### Task objective
Somewhere below are a line with "thumb ip: (194, 125)" and a later line with "pinky tip: (206, 262)". Output exactly those lines and all lines between them.

[Records excerpted from a collection]
★ ★ ★ ★
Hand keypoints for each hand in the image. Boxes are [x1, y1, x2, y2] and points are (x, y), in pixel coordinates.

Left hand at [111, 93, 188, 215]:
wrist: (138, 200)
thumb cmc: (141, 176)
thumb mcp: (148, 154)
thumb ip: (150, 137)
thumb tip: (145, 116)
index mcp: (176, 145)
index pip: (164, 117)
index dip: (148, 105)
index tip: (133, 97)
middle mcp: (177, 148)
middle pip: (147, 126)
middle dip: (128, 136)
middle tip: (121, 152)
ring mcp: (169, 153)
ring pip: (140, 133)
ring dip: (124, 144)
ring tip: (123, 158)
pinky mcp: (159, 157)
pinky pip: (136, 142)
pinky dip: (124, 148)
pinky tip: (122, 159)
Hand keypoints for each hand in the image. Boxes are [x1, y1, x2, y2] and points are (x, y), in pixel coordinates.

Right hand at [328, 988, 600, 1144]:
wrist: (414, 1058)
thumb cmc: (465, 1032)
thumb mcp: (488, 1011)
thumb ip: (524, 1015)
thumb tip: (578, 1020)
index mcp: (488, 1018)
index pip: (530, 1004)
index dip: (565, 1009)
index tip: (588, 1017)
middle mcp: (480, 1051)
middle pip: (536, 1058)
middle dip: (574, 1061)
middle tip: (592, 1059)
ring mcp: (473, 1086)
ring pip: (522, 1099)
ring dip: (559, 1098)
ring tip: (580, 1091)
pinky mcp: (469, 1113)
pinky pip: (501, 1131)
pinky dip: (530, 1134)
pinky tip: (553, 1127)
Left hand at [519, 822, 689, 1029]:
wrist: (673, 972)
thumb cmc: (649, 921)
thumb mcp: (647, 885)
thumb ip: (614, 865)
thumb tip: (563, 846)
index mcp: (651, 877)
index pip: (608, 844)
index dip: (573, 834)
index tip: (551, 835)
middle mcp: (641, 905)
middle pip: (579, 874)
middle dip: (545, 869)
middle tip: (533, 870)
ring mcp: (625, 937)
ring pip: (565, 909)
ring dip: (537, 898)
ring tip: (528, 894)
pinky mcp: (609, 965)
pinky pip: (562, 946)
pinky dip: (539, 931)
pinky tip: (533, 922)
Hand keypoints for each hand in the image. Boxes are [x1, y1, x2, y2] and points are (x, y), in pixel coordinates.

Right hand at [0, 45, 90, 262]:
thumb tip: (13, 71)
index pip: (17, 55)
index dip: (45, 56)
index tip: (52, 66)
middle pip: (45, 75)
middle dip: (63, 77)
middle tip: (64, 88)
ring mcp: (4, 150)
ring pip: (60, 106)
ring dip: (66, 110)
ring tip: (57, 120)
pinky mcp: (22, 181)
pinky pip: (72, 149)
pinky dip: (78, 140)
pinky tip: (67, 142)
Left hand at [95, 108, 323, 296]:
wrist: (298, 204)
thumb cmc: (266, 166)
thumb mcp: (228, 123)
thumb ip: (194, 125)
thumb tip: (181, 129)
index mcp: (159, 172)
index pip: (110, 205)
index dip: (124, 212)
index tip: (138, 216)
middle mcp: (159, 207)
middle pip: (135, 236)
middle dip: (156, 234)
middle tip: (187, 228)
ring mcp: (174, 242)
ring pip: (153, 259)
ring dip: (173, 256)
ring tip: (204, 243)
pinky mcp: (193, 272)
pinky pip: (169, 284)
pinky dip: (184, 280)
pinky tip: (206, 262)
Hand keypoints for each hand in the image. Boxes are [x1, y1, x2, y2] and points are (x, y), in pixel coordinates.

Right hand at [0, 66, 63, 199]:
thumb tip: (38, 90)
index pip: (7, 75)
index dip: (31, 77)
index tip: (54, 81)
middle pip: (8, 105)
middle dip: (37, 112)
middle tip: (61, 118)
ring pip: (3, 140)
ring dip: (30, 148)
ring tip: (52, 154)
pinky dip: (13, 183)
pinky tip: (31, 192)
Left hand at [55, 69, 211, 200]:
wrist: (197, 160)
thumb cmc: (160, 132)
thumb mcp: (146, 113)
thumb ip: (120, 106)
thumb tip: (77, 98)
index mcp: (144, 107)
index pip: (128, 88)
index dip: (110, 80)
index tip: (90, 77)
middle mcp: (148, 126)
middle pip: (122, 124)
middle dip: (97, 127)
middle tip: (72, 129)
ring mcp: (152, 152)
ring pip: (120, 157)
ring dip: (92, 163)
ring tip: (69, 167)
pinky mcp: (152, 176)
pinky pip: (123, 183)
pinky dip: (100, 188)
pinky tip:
★ ★ ★ ★
### The completed task
thumb ip: (194, 125)
thumb tip: (181, 129)
index mcp: (159, 172)
index pip: (110, 205)
index dip: (124, 212)
index tip: (138, 216)
middle mcp: (159, 207)
middle pip: (135, 236)
middle dip: (156, 234)
middle tip: (187, 228)
ring mcp: (174, 242)
ring pip: (153, 259)
ring dip: (173, 256)
ring tip: (204, 243)
pinky mcp: (193, 272)
pinky pip: (169, 284)
pinky dip: (184, 280)
pinky tip: (206, 262)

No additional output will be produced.